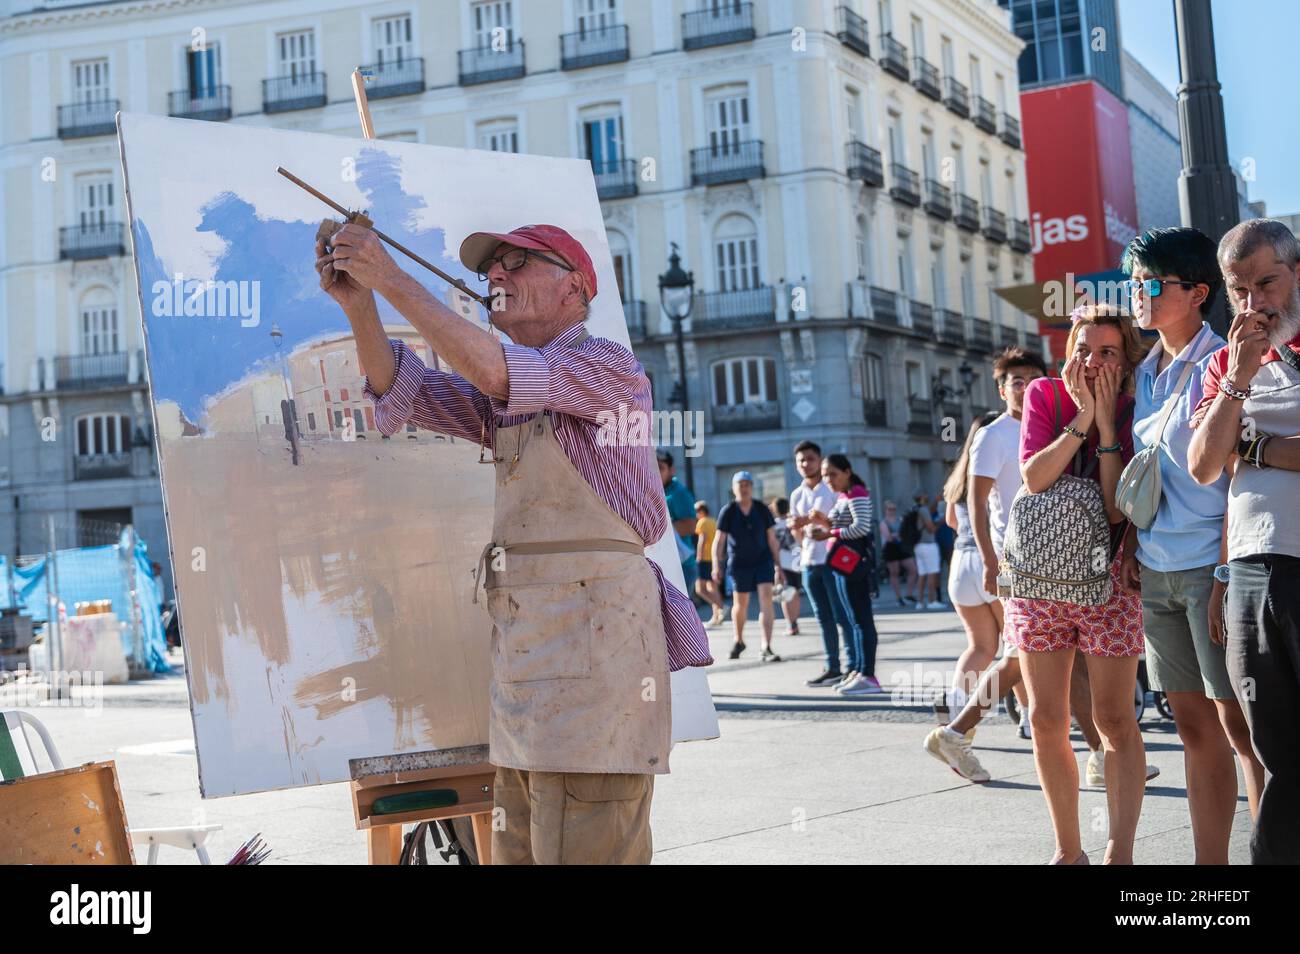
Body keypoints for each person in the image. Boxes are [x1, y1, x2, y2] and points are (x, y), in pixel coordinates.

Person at [325, 219, 710, 864]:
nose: (495, 277)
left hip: (595, 675)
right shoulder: (507, 396)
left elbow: (498, 371)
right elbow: (405, 393)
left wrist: (388, 275)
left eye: (516, 263)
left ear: (576, 289)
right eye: (490, 269)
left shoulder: (606, 366)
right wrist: (361, 301)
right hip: (526, 678)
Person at [1118, 227, 1264, 864]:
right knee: (1194, 731)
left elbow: (1237, 475)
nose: (1139, 295)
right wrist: (1130, 541)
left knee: (1243, 733)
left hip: (1212, 567)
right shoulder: (1143, 373)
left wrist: (1230, 570)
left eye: (1152, 284)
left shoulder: (1222, 360)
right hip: (1156, 570)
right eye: (1133, 283)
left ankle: (1269, 855)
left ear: (1200, 293)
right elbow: (1149, 469)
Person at [1009, 304, 1147, 865]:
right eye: (1083, 350)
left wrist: (1110, 426)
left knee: (1114, 717)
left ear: (1127, 358)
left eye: (1107, 352)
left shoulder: (1141, 403)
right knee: (1046, 717)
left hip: (1110, 579)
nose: (1092, 362)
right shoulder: (1044, 394)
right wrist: (1082, 419)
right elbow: (1035, 476)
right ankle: (1069, 851)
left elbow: (1118, 512)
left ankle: (1120, 852)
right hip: (1039, 577)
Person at [1189, 218, 1300, 864]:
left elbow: (1233, 453)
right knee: (1279, 752)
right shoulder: (1222, 368)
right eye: (1240, 291)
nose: (1256, 304)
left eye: (1268, 284)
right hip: (1254, 575)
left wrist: (1252, 448)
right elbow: (1205, 465)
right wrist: (1238, 377)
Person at [939, 413, 1003, 718]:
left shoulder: (957, 477)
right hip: (990, 559)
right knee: (1015, 647)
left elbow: (951, 520)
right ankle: (1030, 718)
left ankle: (953, 701)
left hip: (960, 565)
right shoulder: (996, 465)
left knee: (980, 647)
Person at [808, 454, 881, 695]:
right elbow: (845, 525)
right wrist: (825, 524)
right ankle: (858, 671)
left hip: (853, 564)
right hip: (841, 564)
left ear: (847, 472)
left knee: (861, 620)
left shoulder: (857, 492)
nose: (828, 479)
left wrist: (830, 534)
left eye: (833, 474)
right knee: (852, 619)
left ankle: (868, 675)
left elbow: (862, 527)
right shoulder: (844, 495)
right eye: (826, 474)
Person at [790, 440, 856, 687]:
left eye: (810, 459)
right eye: (801, 460)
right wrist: (796, 527)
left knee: (842, 614)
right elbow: (798, 535)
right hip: (809, 561)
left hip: (833, 559)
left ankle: (852, 666)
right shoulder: (797, 494)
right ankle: (832, 667)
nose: (806, 464)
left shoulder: (831, 489)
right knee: (822, 618)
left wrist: (824, 522)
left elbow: (844, 525)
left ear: (819, 460)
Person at [713, 472, 783, 662]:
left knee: (766, 600)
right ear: (734, 488)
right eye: (740, 485)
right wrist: (716, 565)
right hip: (739, 563)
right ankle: (739, 640)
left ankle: (766, 646)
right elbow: (719, 541)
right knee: (740, 603)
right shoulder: (728, 511)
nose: (744, 488)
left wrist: (779, 566)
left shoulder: (761, 509)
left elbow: (772, 539)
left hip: (763, 561)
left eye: (747, 485)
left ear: (752, 487)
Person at [658, 451, 698, 592]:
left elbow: (690, 526)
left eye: (661, 467)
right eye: (653, 466)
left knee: (677, 613)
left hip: (681, 566)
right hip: (665, 564)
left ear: (671, 471)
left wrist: (656, 529)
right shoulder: (657, 490)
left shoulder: (678, 493)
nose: (656, 471)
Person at [772, 498, 802, 636]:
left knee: (785, 594)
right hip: (797, 560)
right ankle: (794, 622)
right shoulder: (793, 521)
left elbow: (773, 546)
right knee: (795, 592)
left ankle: (790, 623)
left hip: (782, 562)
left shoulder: (773, 525)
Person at [908, 492, 943, 610]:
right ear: (922, 498)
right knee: (932, 573)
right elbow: (931, 529)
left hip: (918, 545)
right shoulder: (923, 510)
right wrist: (941, 521)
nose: (928, 496)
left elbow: (930, 512)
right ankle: (932, 601)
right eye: (926, 495)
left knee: (922, 574)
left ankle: (920, 602)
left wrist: (936, 502)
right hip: (928, 544)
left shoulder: (916, 509)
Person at [879, 500, 918, 605]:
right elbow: (889, 537)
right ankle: (898, 597)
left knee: (913, 569)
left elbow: (905, 533)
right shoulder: (883, 522)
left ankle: (909, 594)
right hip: (890, 548)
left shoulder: (900, 520)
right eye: (889, 509)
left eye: (893, 509)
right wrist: (899, 534)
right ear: (886, 510)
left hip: (902, 547)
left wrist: (899, 535)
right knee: (894, 572)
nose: (892, 511)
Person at [694, 501, 725, 626]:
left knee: (700, 589)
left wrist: (699, 556)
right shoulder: (713, 521)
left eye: (696, 512)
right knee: (713, 588)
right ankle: (717, 616)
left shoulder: (702, 522)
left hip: (705, 559)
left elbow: (702, 540)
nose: (696, 515)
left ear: (701, 511)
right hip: (713, 558)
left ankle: (720, 607)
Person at [932, 492, 955, 607]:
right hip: (937, 545)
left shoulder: (948, 513)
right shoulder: (933, 514)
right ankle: (938, 596)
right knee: (937, 572)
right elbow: (932, 529)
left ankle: (953, 597)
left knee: (952, 570)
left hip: (949, 544)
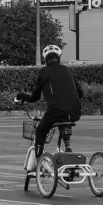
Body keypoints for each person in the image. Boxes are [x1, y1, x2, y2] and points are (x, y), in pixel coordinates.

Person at [15, 44, 83, 172]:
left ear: (45, 59)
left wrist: (21, 96)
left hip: (55, 111)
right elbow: (81, 93)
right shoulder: (68, 70)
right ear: (59, 57)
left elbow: (34, 97)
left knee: (40, 131)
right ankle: (68, 148)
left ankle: (39, 159)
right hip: (75, 112)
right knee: (64, 120)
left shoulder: (44, 72)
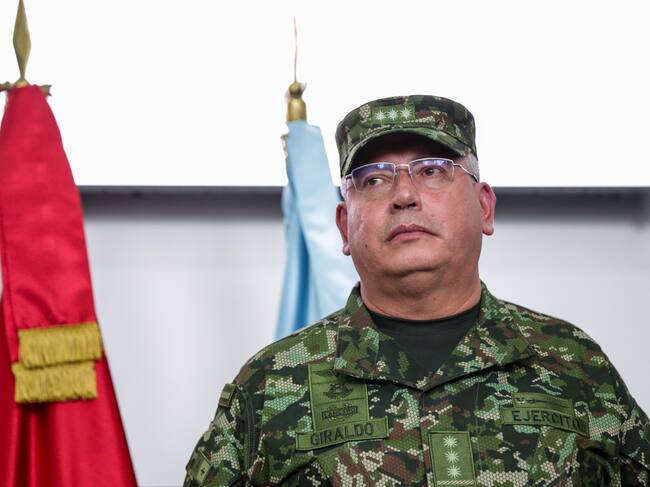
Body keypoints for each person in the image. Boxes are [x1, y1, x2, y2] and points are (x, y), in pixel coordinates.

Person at [184, 95, 650, 486]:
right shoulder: (269, 387)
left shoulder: (576, 367)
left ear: (484, 207)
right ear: (344, 226)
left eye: (432, 171)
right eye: (374, 179)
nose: (404, 195)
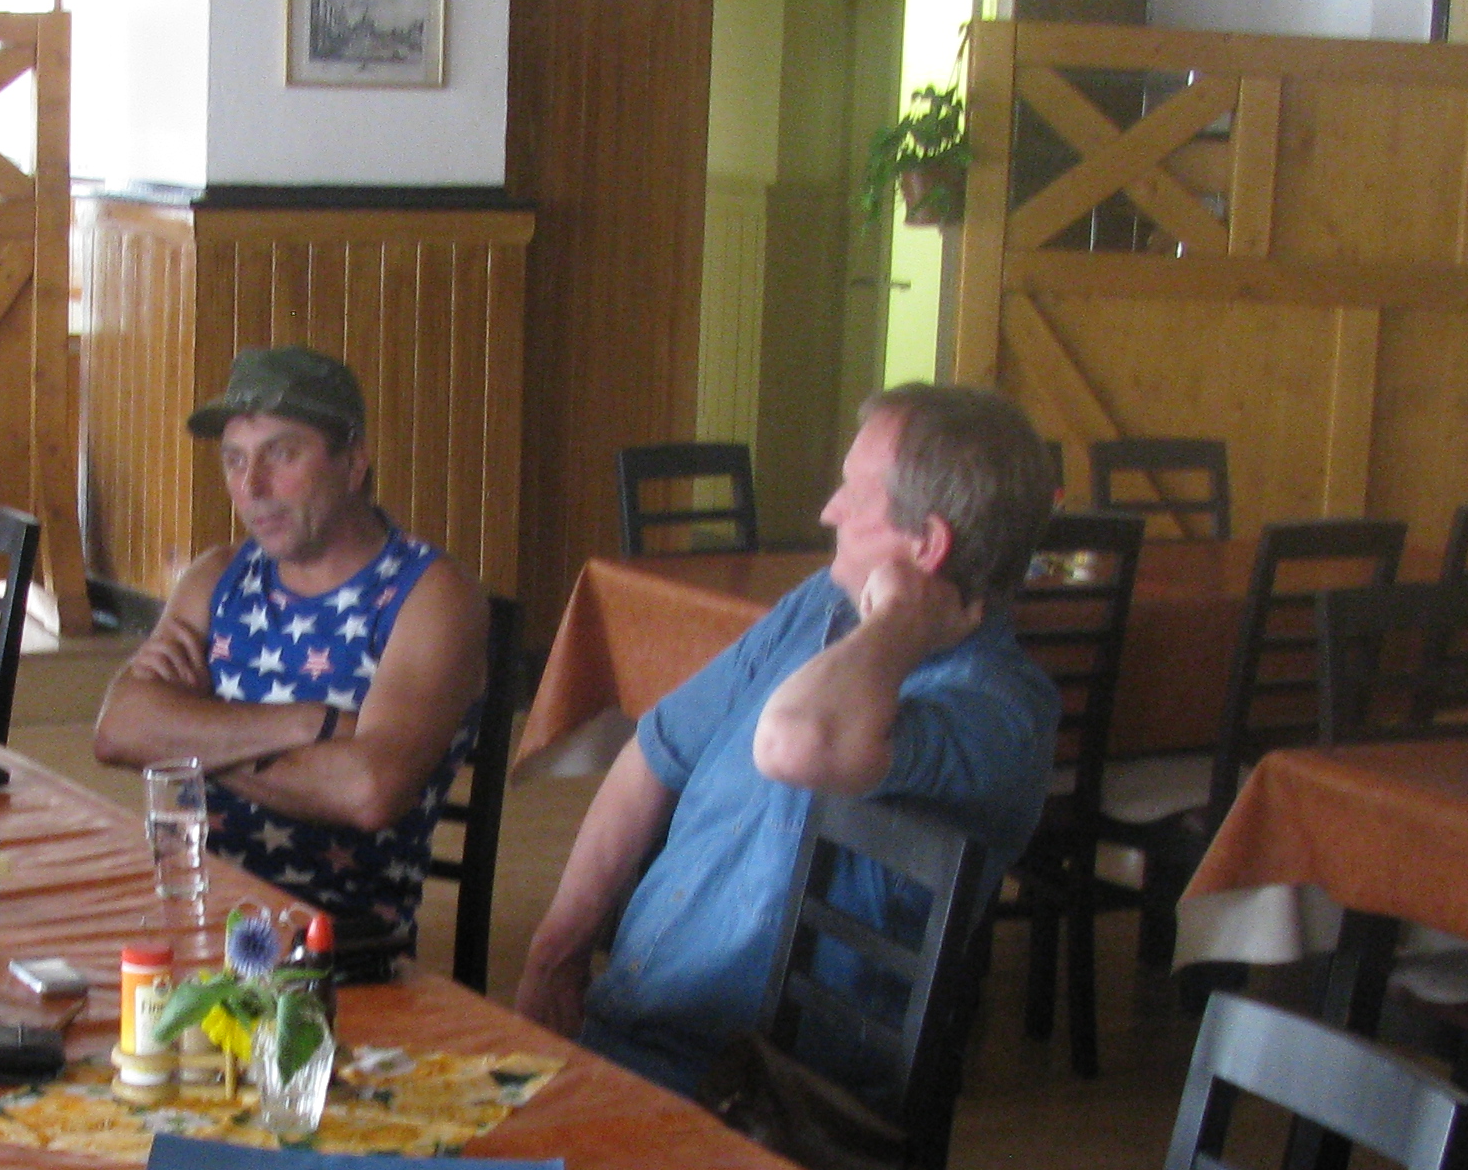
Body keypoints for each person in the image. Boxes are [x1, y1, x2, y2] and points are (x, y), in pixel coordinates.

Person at [515, 383, 1060, 1099]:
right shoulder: (819, 608)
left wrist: (898, 624)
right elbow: (655, 753)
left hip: (760, 1099)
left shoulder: (998, 710)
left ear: (926, 546)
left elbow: (796, 743)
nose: (829, 511)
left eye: (853, 495)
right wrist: (557, 951)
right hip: (633, 1031)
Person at [92, 345, 489, 939]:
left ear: (353, 462)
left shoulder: (431, 594)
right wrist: (312, 723)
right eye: (234, 460)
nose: (252, 486)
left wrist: (187, 736)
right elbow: (118, 729)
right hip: (187, 908)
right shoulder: (215, 577)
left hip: (333, 941)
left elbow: (368, 792)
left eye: (281, 454)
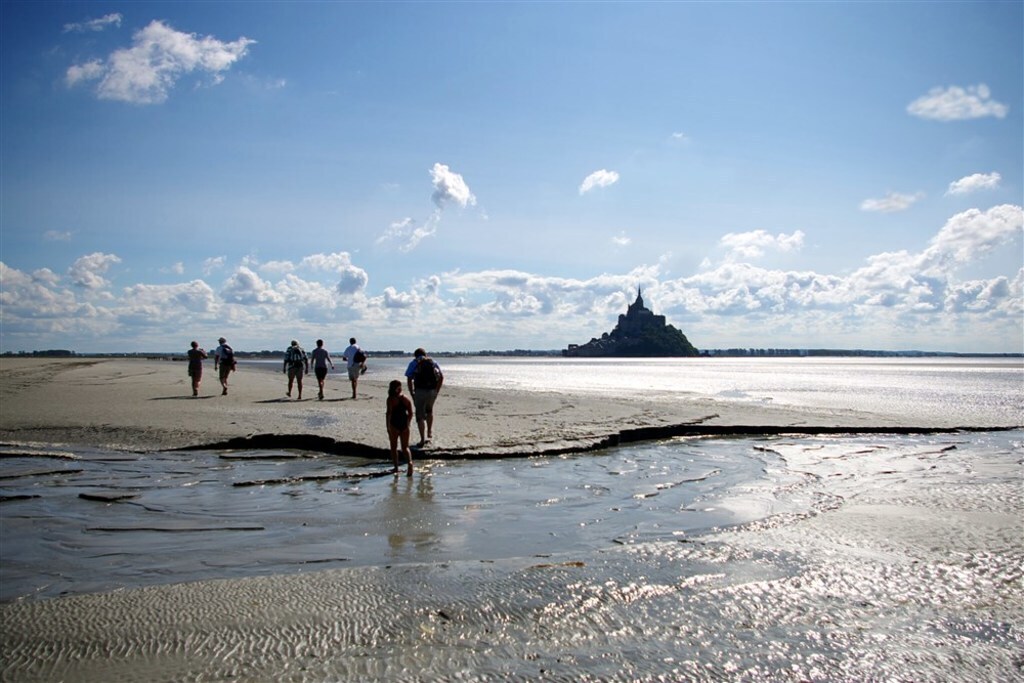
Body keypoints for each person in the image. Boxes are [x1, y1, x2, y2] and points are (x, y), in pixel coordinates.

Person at [405, 348, 443, 448]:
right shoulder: (433, 362)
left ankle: (422, 439)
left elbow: (409, 378)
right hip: (432, 391)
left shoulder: (414, 363)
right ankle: (429, 431)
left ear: (415, 355)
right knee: (429, 410)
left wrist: (412, 392)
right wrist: (436, 391)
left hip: (420, 391)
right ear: (425, 354)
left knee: (420, 415)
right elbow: (441, 377)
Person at [385, 379, 414, 476]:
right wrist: (408, 423)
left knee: (394, 447)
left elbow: (389, 413)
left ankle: (396, 468)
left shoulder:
━━━━━━
* _Brief_
Copy the data precisely. Skip every picture.

* _Exercise output_
Body keypoints for each person in the image. Boxes are [x1, y1, x2, y2] and points are (x, y), in pixel coordinates.

Person at [325, 219, 710, 864]:
nose: (495, 277)
left hip: (595, 675)
right shoulder: (507, 396)
left elbow: (498, 371)
right elbow: (405, 393)
left wrist: (388, 275)
left eye: (516, 263)
left ear: (576, 289)
right eye: (490, 269)
left shoulder: (606, 366)
right wrist: (361, 301)
right hip: (526, 678)
Person at [1118, 227, 1264, 864]:
right knee: (1194, 731)
left elbow: (1237, 475)
nose: (1139, 295)
right wrist: (1130, 541)
left knee: (1243, 733)
left hip: (1212, 567)
right shoulder: (1143, 373)
left wrist: (1230, 570)
left eye: (1152, 284)
left shoulder: (1222, 360)
right hip: (1156, 570)
right eye: (1133, 283)
left ankle: (1269, 855)
left ear: (1200, 293)
right elbow: (1149, 469)
Person at [1009, 304, 1147, 865]:
right eye: (1083, 350)
left wrist: (1110, 426)
left knee: (1114, 717)
left ear: (1127, 358)
left eye: (1107, 352)
left shoulder: (1141, 403)
right knee: (1046, 717)
left hip: (1110, 579)
nose: (1092, 362)
right shoulder: (1044, 394)
right wrist: (1082, 419)
right elbow: (1035, 476)
right ankle: (1069, 851)
left elbow: (1118, 512)
left ankle: (1120, 852)
right hip: (1039, 577)
Person at [1189, 218, 1300, 864]:
left elbow: (1233, 453)
right knee: (1279, 752)
right shoulder: (1222, 368)
right eye: (1240, 291)
nose: (1256, 304)
left eye: (1268, 284)
right hip: (1254, 575)
left wrist: (1252, 448)
right elbow: (1205, 465)
right wrist: (1238, 377)
Person at [939, 413, 1003, 718]:
left shoulder: (957, 477)
right hip: (990, 559)
right knee: (1015, 647)
left elbow: (951, 520)
right ankle: (1030, 718)
left ankle: (953, 701)
left hip: (960, 565)
right shoulder: (996, 465)
left knee: (980, 647)
Person at [808, 454, 881, 695]:
right elbow: (845, 525)
right wrist: (825, 524)
right ankle: (858, 671)
left hip: (853, 564)
right hip: (841, 564)
left ear: (847, 472)
left knee: (861, 620)
left shoulder: (857, 492)
nose: (828, 479)
left wrist: (830, 534)
left eye: (833, 474)
right knee: (852, 619)
left ankle: (868, 675)
left elbow: (862, 527)
right shoulder: (844, 495)
right eye: (826, 474)
Person at [790, 440, 856, 687]:
left eye: (810, 459)
right eye: (801, 460)
right wrist: (796, 527)
left knee: (842, 614)
right elbow: (798, 535)
right hip: (809, 561)
left hip: (833, 559)
left ankle: (852, 666)
right shoulder: (797, 494)
right ankle: (832, 667)
nose: (806, 464)
left shoulder: (831, 489)
right knee: (822, 618)
left wrist: (824, 522)
left elbow: (844, 525)
left ear: (819, 460)
Person at [713, 472, 783, 662]:
left knee: (766, 600)
right ear: (734, 488)
right eye: (740, 485)
right wrist: (716, 565)
right hip: (739, 563)
right ankle: (739, 640)
left ankle: (766, 646)
right elbow: (719, 541)
right knee: (740, 603)
right shoulder: (728, 511)
nose: (744, 488)
left wrist: (779, 566)
left shoulder: (761, 509)
left elbow: (772, 539)
left hip: (763, 561)
left eye: (747, 485)
left ear: (752, 487)
Person at [658, 451, 698, 592]:
left elbow: (690, 526)
left eye: (661, 467)
right eye: (653, 466)
left knee: (677, 613)
left hip: (681, 566)
right hip: (665, 564)
left ear: (671, 471)
left wrist: (656, 529)
right shoulder: (657, 490)
left shoulder: (678, 493)
nose: (656, 471)
Person at [772, 498, 802, 636]:
left knee: (785, 594)
right hip: (797, 560)
right ankle: (794, 622)
right shoulder: (793, 521)
left elbow: (773, 546)
right knee: (795, 592)
left ankle: (790, 623)
left hip: (782, 562)
left shoulder: (773, 525)
Person at [908, 492, 943, 610]:
right ear: (922, 498)
right knee: (932, 573)
right elbow: (931, 529)
left hip: (918, 545)
right shoulder: (923, 510)
right wrist: (941, 521)
nose: (928, 496)
left elbow: (930, 512)
right ankle: (932, 601)
right eye: (926, 495)
left knee: (922, 574)
left ankle: (920, 602)
left wrist: (936, 502)
right hip: (928, 544)
left shoulder: (916, 509)
Person at [879, 500, 918, 605]:
right elbow: (889, 537)
right ankle: (898, 597)
left knee: (913, 569)
left elbow: (905, 533)
right shoulder: (883, 522)
left ankle: (909, 594)
right hip: (890, 548)
left shoulder: (900, 520)
right eye: (889, 509)
left eye: (893, 509)
right wrist: (899, 534)
right ear: (886, 510)
left hip: (902, 547)
left wrist: (899, 535)
right knee: (894, 572)
nose: (892, 511)
Person at [694, 501, 725, 626]:
left knee: (700, 589)
left wrist: (699, 556)
right shoulder: (713, 521)
left eye: (696, 512)
right knee: (713, 588)
right ankle: (717, 616)
left shoulder: (702, 522)
left hip: (705, 559)
left elbow: (702, 540)
nose: (696, 515)
left ear: (701, 511)
right hip: (713, 558)
left ankle: (720, 607)
Person at [932, 492, 955, 607]:
right hip: (937, 545)
left shoulder: (948, 513)
right shoulder: (933, 514)
right ankle: (938, 596)
right knee: (937, 572)
right elbow: (932, 529)
left ankle: (953, 597)
left knee: (952, 570)
left hip: (949, 544)
Body keypoints for each person in the image. Boxes are [x1, y1, x2, y2] and points are (x, y), in pixel coordinates.

Person at [15, 44, 83, 172]:
left ear: (45, 59)
left wrist: (21, 96)
left hip: (55, 111)
right elbow: (81, 93)
right shoulder: (68, 70)
right ear: (59, 57)
left elbow: (34, 97)
left knee: (40, 131)
right ankle: (68, 148)
left ankle: (39, 159)
right hip: (75, 112)
right knee: (64, 120)
left shoulder: (44, 72)
Body keypoints for each person in the image. Boxes are [x1, y1, x2, y2] and points are (x, y), in pixel coordinates.

Person at [184, 95, 650, 486]:
right shoulder: (269, 387)
left shoulder: (576, 367)
left ear: (484, 207)
right ear: (344, 226)
left eye: (432, 171)
right eye: (374, 179)
nose: (404, 195)
Body keypoints for each person in the image. Boxes are [x1, y1, x2, y2] and points are (x, y), in pixel coordinates.

Person at [515, 383, 1060, 1099]:
right shoulder: (819, 608)
left wrist: (898, 624)
right elbow: (655, 753)
left hip: (760, 1099)
left shoulder: (998, 710)
left ear: (926, 546)
left elbow: (796, 743)
nose: (829, 511)
left eye: (853, 495)
right wrist: (557, 951)
right hip: (633, 1031)
Person at [92, 345, 489, 939]:
left ear: (353, 462)
left shoulder: (431, 594)
right wrist: (312, 723)
right eye: (234, 460)
nose: (252, 486)
left wrist: (187, 736)
right elbow: (118, 729)
right hip: (187, 908)
right shoulder: (215, 577)
left hip: (333, 941)
left elbow: (368, 792)
left eye: (281, 454)
Body keypoints for each person in the image. Boxes are [x1, y1, x2, y2] and points are (x, y), in pixel coordinates.

Person at [405, 348, 443, 448]:
right shoulder: (433, 362)
left ankle: (422, 439)
left elbow: (409, 378)
right hip: (432, 391)
left shoulder: (414, 363)
right ankle: (429, 431)
left ear: (415, 355)
right knee: (429, 410)
left wrist: (412, 392)
right wrist: (436, 391)
left hip: (420, 391)
right ear: (425, 354)
left knee: (420, 415)
right elbow: (441, 377)
Person at [385, 379, 414, 476]:
right wrist: (408, 423)
left knee: (394, 447)
left elbow: (389, 413)
left ankle: (396, 468)
left shoulder:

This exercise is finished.